→ Work instruction:
Say whether each statement agrees with the case summary below. Answer yes or no and quote the deciding words of the summary exactly. (a) The Attorney General wrote the circular. (b) The circular was written on September 13, 2017. (c) The circular required government officials to obtain the President's clearance before traveling outside the country.

Constitutional Law-the executive-the presidency-powers of the President to direct and co-ordinate the functions of ministries and government departments-whether the President's powers to direct and co-ordinate the functions of ministries and government departments included powers to limit fundamental rights and freedoms-Constitution of Kenya 2010, article 132(3)(b).

Brief facts:
On September 13, 2017, the 2nd Respondent, the Chief of Staff in the Office of the President and Head of Public Service, wrote a circular reference SH/1/6/XIV addressed to all Cabinet Secretaries, the 1st Respondent (the Attorney General) and all Principal Secretaries. The circular was to the effect that from the date of the circular, government officials would not travel outside the country without clearance from the President.

→ Provided information:
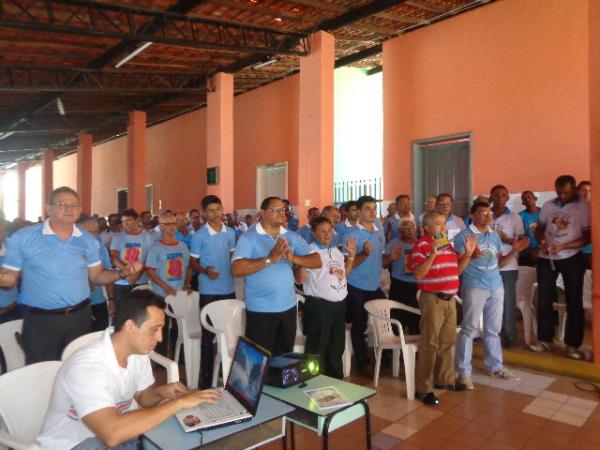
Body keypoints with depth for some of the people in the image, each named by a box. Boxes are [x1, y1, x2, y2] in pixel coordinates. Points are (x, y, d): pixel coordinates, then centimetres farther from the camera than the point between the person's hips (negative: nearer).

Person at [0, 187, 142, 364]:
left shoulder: (87, 240, 4)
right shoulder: (23, 237, -7)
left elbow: (95, 276, 9)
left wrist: (121, 273, -8)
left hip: (80, 316, 4)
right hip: (40, 320, -3)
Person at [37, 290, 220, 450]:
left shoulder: (138, 352, -8)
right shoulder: (86, 367, -31)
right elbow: (112, 434, -42)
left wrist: (161, 392, -16)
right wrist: (178, 402, -38)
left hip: (110, 428, 7)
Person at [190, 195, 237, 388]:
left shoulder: (231, 233, 4)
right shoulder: (198, 236, -8)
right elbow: (193, 262, -5)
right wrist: (205, 270, -24)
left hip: (229, 289, 4)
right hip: (209, 291, -4)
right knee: (208, 334, 4)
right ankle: (206, 376, 15)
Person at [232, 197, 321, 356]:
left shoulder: (292, 237, 4)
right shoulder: (249, 237, -10)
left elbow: (317, 261, -1)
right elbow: (236, 269, -22)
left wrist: (293, 258, -19)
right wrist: (270, 259, -29)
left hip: (288, 306, 5)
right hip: (260, 309, -4)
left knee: (285, 356, 19)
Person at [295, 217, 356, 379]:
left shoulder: (336, 250, 11)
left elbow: (344, 274, 19)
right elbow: (301, 279, -18)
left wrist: (351, 255, 13)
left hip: (339, 304, 8)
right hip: (319, 305, -8)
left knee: (337, 346, 20)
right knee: (317, 347, 6)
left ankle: (336, 379, 38)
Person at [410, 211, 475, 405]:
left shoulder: (447, 244, 14)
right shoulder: (421, 245, -12)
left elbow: (456, 270, 19)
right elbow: (418, 274, -22)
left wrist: (468, 253, 6)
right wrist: (433, 252, -29)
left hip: (450, 299, 8)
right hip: (432, 300, -8)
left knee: (447, 342, 18)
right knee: (429, 344, -3)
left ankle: (444, 379, 34)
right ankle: (423, 388, 7)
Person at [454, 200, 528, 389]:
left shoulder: (495, 236, 13)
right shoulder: (464, 236, -8)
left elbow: (499, 262, 16)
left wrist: (514, 251, 3)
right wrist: (469, 256, -30)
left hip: (496, 287, 7)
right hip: (474, 287, -6)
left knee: (493, 329, 16)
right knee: (469, 329, -1)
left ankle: (495, 366, 30)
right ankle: (463, 371, 7)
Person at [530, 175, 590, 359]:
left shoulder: (584, 207, -6)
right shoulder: (548, 205, 6)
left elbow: (587, 237, -10)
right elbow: (539, 228, 11)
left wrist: (563, 246, -22)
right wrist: (541, 241, -11)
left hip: (571, 258, -3)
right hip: (546, 258, 4)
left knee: (574, 302, 4)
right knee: (544, 300, 7)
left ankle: (573, 345, 14)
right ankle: (544, 339, 19)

→ Response to the task:
(a) No: "the 2nd Respondent, the Chief of Staff in the Office of the President and Head of Public Service, wrote a circular"
(b) Yes: "On September 13, 2017, the 2nd Respondent, the Chief of Staff in the Office of the President and Head of Public Service, wrote a circular"
(c) Yes: "government officials would not travel outside the country without clearance from the President"